And so this week’s moment of happiness despite the news.
Over the last weekend, Friday through Monday morning, I was in one of my favorite places, La Crosse, Wisconsin. I’ve been going to La Crosse regularly for years now, starting in 2010, mostly to meet with a book club, appear in the bookstore, or teach a class at Kinstone in nearby Fountain City. Whenever I come, I try to spend a few extra days, mostly so I can be close to the river.
Not any river. THE river. The Mississippi.
This time, my break came on Sunday. I went to Starbucks, got my favorite drink, a grande cinnamon dolce latte, with only two pumps of cinnamon dolce, thank you, and iced, and took both the drink and a book to Pettibone Park. This simple park, with a beach by the river, and I have a history. And so it’s where I go, when I want to be closest to the river.

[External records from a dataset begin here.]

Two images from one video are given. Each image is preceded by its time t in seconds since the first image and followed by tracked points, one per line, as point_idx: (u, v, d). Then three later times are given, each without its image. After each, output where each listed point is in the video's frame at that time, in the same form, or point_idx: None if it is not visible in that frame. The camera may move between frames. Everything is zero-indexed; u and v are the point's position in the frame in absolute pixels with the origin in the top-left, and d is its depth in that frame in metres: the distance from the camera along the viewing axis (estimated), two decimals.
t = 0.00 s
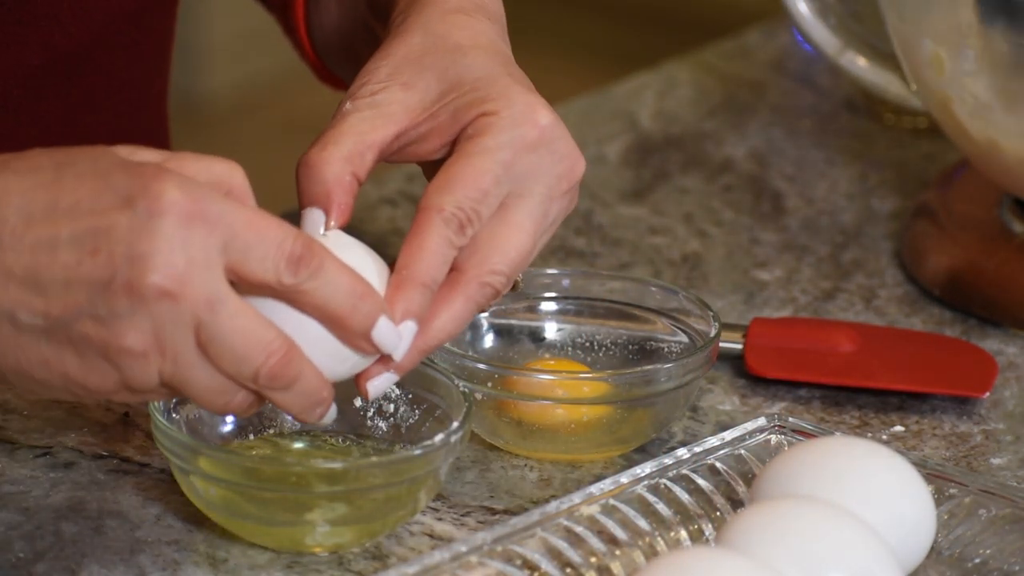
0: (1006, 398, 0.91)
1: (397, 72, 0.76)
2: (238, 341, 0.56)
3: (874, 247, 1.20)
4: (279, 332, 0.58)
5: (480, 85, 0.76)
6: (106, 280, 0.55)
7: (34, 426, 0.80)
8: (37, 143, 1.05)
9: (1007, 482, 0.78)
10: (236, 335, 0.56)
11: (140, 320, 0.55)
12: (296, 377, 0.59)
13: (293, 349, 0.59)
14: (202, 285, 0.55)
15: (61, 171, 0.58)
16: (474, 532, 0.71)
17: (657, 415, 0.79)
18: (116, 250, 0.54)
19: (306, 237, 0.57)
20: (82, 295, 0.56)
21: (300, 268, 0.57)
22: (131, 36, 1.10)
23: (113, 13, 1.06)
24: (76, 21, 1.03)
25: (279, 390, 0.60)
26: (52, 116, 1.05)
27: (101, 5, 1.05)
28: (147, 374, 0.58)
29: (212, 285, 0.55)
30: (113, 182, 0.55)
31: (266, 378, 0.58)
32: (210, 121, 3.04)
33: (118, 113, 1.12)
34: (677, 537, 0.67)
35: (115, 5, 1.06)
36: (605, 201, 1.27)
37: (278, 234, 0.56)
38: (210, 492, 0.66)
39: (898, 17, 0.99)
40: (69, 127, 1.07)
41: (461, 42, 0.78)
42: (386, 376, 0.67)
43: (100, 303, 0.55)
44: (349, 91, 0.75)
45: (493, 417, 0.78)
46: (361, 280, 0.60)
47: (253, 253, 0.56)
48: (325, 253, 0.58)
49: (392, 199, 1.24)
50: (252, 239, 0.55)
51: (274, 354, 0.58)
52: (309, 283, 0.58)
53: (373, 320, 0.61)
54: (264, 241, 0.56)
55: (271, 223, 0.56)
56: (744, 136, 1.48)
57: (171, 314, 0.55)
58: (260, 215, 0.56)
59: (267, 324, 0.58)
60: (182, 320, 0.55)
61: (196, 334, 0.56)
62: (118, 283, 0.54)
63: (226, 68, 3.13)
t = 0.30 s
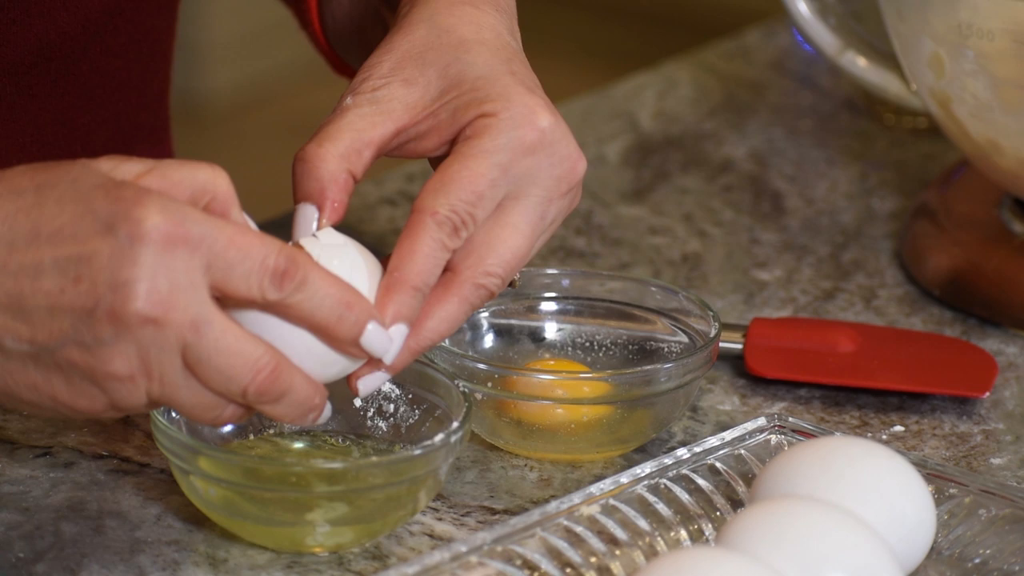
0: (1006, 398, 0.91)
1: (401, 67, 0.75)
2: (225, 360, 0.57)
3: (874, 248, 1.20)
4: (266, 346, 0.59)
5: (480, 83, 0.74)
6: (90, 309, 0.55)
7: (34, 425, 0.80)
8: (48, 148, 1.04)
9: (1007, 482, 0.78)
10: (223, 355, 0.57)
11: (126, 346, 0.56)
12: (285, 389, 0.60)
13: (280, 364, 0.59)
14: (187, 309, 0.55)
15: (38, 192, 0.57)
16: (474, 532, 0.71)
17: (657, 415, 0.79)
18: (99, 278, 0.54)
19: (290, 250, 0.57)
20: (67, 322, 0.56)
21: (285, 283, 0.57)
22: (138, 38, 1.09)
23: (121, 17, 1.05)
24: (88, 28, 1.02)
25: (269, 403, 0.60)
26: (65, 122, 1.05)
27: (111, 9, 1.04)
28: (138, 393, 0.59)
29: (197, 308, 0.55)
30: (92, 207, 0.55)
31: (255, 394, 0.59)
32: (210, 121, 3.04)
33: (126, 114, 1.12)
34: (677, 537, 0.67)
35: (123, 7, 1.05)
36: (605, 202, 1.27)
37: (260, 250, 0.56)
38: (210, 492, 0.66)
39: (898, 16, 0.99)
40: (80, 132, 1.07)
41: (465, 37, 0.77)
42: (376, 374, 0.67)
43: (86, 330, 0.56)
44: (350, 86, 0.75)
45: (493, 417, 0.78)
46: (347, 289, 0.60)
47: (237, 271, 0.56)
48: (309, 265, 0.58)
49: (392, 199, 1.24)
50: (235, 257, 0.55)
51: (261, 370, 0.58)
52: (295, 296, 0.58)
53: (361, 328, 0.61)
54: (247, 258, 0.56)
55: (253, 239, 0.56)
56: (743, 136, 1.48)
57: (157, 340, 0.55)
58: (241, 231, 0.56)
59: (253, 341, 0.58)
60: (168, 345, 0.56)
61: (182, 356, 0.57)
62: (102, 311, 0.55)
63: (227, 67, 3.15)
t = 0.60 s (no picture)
0: (1006, 398, 0.91)
1: (443, 54, 0.74)
2: (219, 369, 0.57)
3: (874, 248, 1.20)
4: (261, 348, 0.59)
5: (521, 80, 0.75)
6: (78, 337, 0.56)
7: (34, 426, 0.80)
8: (46, 147, 1.04)
9: (1007, 482, 0.78)
10: (218, 365, 0.57)
11: (119, 366, 0.56)
12: (286, 388, 0.60)
13: (276, 365, 0.59)
14: (175, 327, 0.55)
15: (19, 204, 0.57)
16: (474, 532, 0.71)
17: (657, 415, 0.79)
18: (84, 306, 0.55)
19: (274, 251, 0.57)
20: (56, 350, 0.57)
21: (270, 285, 0.57)
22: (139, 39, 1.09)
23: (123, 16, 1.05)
24: (87, 28, 1.02)
25: (271, 403, 0.60)
26: (63, 122, 1.04)
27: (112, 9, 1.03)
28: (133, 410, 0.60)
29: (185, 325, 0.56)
30: (71, 233, 0.55)
31: (254, 396, 0.59)
32: (210, 121, 3.04)
33: (126, 114, 1.12)
34: (677, 537, 0.67)
35: (124, 7, 1.05)
36: (605, 202, 1.27)
37: (242, 256, 0.56)
38: (209, 492, 0.66)
39: (898, 17, 0.99)
40: (79, 131, 1.07)
41: (509, 32, 0.77)
42: (384, 354, 0.67)
43: (76, 356, 0.57)
44: (391, 67, 0.74)
45: (493, 417, 0.78)
46: (337, 278, 0.60)
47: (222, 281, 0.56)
48: (296, 263, 0.58)
49: (392, 199, 1.24)
50: (218, 268, 0.55)
51: (258, 375, 0.59)
52: (283, 295, 0.58)
53: (356, 311, 0.60)
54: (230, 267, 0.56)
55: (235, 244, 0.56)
56: (743, 136, 1.48)
57: (148, 360, 0.56)
58: (222, 239, 0.56)
59: (247, 345, 0.58)
60: (160, 363, 0.57)
61: (176, 369, 0.57)
62: (92, 337, 0.55)
63: (227, 67, 3.16)
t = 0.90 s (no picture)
0: (1006, 398, 0.91)
1: (524, 69, 0.73)
2: (214, 381, 0.58)
3: (874, 248, 1.20)
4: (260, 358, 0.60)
5: (591, 120, 0.76)
6: (71, 361, 0.58)
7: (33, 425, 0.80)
8: (44, 147, 1.04)
9: (1007, 482, 0.78)
10: (215, 377, 0.58)
11: (114, 384, 0.59)
12: (290, 392, 0.61)
13: (274, 373, 0.60)
14: (166, 344, 0.57)
15: (11, 229, 0.59)
16: (474, 532, 0.71)
17: (657, 415, 0.79)
18: (73, 330, 0.57)
19: (263, 267, 0.57)
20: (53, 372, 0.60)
21: (261, 300, 0.57)
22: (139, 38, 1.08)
23: (122, 16, 1.05)
24: (85, 27, 1.02)
25: (275, 407, 0.61)
26: (62, 122, 1.05)
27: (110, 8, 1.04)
28: (132, 419, 0.62)
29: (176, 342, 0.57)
30: (52, 262, 0.57)
31: (256, 402, 0.60)
32: (210, 121, 3.05)
33: (127, 114, 1.11)
34: (677, 537, 0.67)
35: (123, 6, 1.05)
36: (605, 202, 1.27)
37: (228, 272, 0.56)
38: (209, 492, 0.66)
39: (898, 17, 0.99)
40: (78, 131, 1.07)
41: (585, 66, 0.77)
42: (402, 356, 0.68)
43: (71, 377, 0.59)
44: (469, 68, 0.72)
45: (493, 417, 0.78)
46: (330, 288, 0.58)
47: (209, 298, 0.56)
48: (285, 276, 0.57)
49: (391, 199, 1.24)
50: (203, 287, 0.56)
51: (257, 384, 0.60)
52: (275, 310, 0.57)
53: (353, 319, 0.59)
54: (215, 286, 0.56)
55: (221, 261, 0.56)
56: (743, 136, 1.48)
57: (141, 376, 0.58)
58: (208, 256, 0.56)
59: (244, 355, 0.59)
60: (157, 379, 0.58)
61: (173, 382, 0.59)
62: (84, 359, 0.58)
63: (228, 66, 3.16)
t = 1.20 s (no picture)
0: (1006, 398, 0.91)
1: (531, 26, 0.75)
2: (206, 389, 0.59)
3: (874, 248, 1.20)
4: (255, 366, 0.60)
5: (599, 72, 0.77)
6: (63, 370, 0.61)
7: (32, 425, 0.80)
8: (43, 147, 1.04)
9: (1007, 482, 0.78)
10: (207, 384, 0.59)
11: (108, 389, 0.61)
12: (288, 401, 0.60)
13: (267, 384, 0.59)
14: (156, 351, 0.58)
15: (1, 236, 0.61)
16: (474, 532, 0.71)
17: (657, 415, 0.79)
18: (63, 342, 0.60)
19: (255, 269, 0.57)
20: (50, 374, 0.62)
21: (255, 301, 0.57)
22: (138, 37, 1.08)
23: (122, 15, 1.05)
24: (84, 27, 1.02)
25: (277, 415, 0.61)
26: (63, 122, 1.04)
27: (109, 7, 1.04)
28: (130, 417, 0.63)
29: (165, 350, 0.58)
30: (39, 276, 0.59)
31: (253, 411, 0.60)
32: (210, 121, 3.04)
33: (127, 114, 1.11)
34: (677, 537, 0.67)
35: (122, 5, 1.05)
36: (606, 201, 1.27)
37: (215, 277, 0.57)
38: (209, 492, 0.66)
39: (898, 17, 0.99)
40: (79, 132, 1.07)
41: (591, 20, 0.79)
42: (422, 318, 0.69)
43: (64, 385, 0.62)
44: (475, 29, 0.74)
45: (493, 417, 0.78)
46: (325, 285, 0.58)
47: (196, 305, 0.57)
48: (277, 276, 0.57)
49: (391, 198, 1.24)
50: (189, 294, 0.57)
51: (249, 392, 0.59)
52: (270, 310, 0.58)
53: (352, 309, 0.59)
54: (202, 293, 0.57)
55: (209, 265, 0.57)
56: (743, 136, 1.47)
57: (133, 383, 0.60)
58: (196, 262, 0.57)
59: (236, 363, 0.59)
60: (151, 385, 0.60)
61: (168, 389, 0.60)
62: (75, 368, 0.61)
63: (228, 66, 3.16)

My first time in La Crosse happened a long time ago, way back in the 1990s. I was there for a weekend away with my first husband. We came without our three children; it was sort of an unspoken last ditch effort to see if the marriage could go on. If either of us wanted to save it. My husband found us a nice hotel, right by the river. Directly across the river was Pettibone Park.
I found things for us to do. A trip to an antique store or a bookstore. A drive up Granddad’s Bluff. A visit to Our Lady of Guadalupe Shrine. A riverboat cruise. The river itself. But he mostly wanted to lay on the hotel bed and watch sports on the television, without anyone to interrupt him.
Discouraged, I went down to the hotel pool by myself and wandered between pool and hot tub for a while. Later, I wrapped myself in a towel and went out on the hotel patio. Across the river, I could see the beach and the happy sounds of people playing in the river.
I had no idea you could play and swim in the mighty Mississippi. I rarely heard the name without the “mighty” in front of it, and “mighty” didn’t seem conducive to playing. Suddenly, all I wanted to do was stand in that river. Feel the water swirl around me, going deliberately, purposefully, somewhere. It knew its direction, even if I didn’t. I’ve never been good at geography.
At dinner that night, I pointed the beach out to my husband and asked if we could stop there on our way out of town. It wouldn’t interrupt his sports-watching; we’d be on our way home anyway. He wasn’t happy, but he agreed.
We found our way across the bridge and when I saw a sign for Pettibone Park, I pointed it out. Sure enough, there was the beach, and a little beach house. My husband sat at a picnic table and crossed his arms, looking back toward our car and checking his watch. I took off my shoes and socks, rolled up my pants legs, and carefully, nervously, walked into the river.
I needn’t have been nervous. I felt welcomed. The water swirled around me as I’d imagined, and I stood and watched it roll away under the bridge and off into the distance. I went out as far as I could, without getting my clothes wet.
And a feeling came to me there, in that river. With my husband glowering and tapping his foot behind me, I looked away. I knew, without a doubt, in that beautiful river and no one with me who wanted to share it, that the marriage was over. But I also realized, watching the river sleek against me and then moving on, that it was just one thing that was ending.
My life wasn’t. There was more to life than this particular marriage.
I came out of the river, dried off, and we went home and moved on.
I didn’t come back for years and years. But when I did, I searched out that park. I went to the same hotel, looked across the river, saw the beach, and found my way. And then I came back, again and again. Almost always, I bring Starbucks with me, and almost always, a book, and I sit at a table and read, all while listening to the river. And I stand in it, even when it’s really cold.
One stand-out year, 2014, as I walked around the beach house toward the river, I heard a whoosh and then a wing opened in front of me. I shrieked and stepped back and something else shrieked too and I followed it as it landed in a nearby tree. It was a bald eagle. I’d nearly been walloped by a bald eagle as we both went around the same corner. It wasn’t malicious; we were both surprised.
I stood there and watched him for a while. He watched me. “I’ve only seen bald eagles in zoos,” I told him. “You’re amazing.”
I’m scared of birds. I wasn’t scared of him. Eventually, he flew off, I admired him, and then went to stand in the river.
I went to the river the year I had breast cancer in 2017. I stood in the water and knew I would be okay.
And so last Sunday, I sat in the sun, drank my Starbucks, and read a book. Then I went and stood in the river. I thought of how baptisms happen, sometimes, in rivers. And when I’m there, standing in that particular river, with all of our history swirling around us, I feel baptized over and over again. Not sure by what or who, beyond the river itself.
But it was all it took to make me happy last week.
And yes, that helps. Despite. Anyway.